### Task statement:
In which lines of the data does the string "chúng" appear? Copy every one.

### Stored records:
□ □ □ □
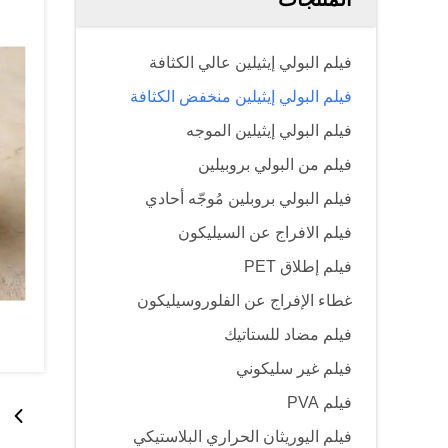
فيلم البولي إيثيلين عالي الكثافة
فيلم البولي إيثيلين منخفض الكثافة
فيلم البولي إيثيلين الموجه
فيلم من البولي بروبيلين
فيلم البولي بروبلين مُوجّه أحادي
فيلم الافراج عن السيليكون
فيلم إطلاق PET
غطاء الإفراج عن الفلوروسيليكون
فيلم مضاد للستاتيك
فيلم غير سليكوني
فيلم PVA
فيلم اليوريثان الحراري البلاستيكي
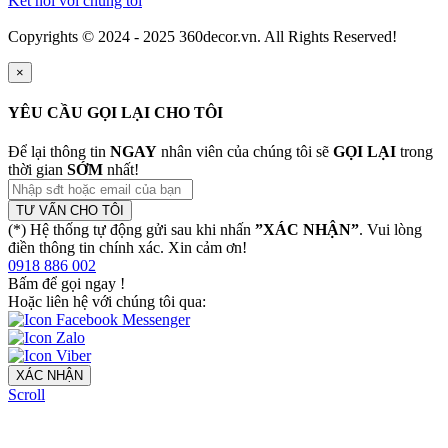
Kết nối với chúng tôi
Copyrights © 2024 - 2025 360decor.vn. All Rights Reserved!
×
YÊU CẦU GỌI LẠI CHO TÔI
Để lại thông tin
NGAY
nhân viên của chúng tôi sẽ
GỌI LẠI
trong
thời gian
SỚM
nhất!
TƯ VẤN CHO TÔI
(*) Hệ thống tự động gửi sau khi nhấn
”XÁC NHẬN”
. Vui lòng
điền thông tin chính xác. Xin cảm ơn!
0918 886 002
Bấm để gọi ngay
!
Hoặc liên hệ với chúng tôi qua:
XÁC NHẬN
Scroll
□ □ □ □
### Answer to this problem:
Kết nối với chúng tôi
nhân viên của chúng tôi sẽ
Hoặc liên hệ với chúng tôi qua:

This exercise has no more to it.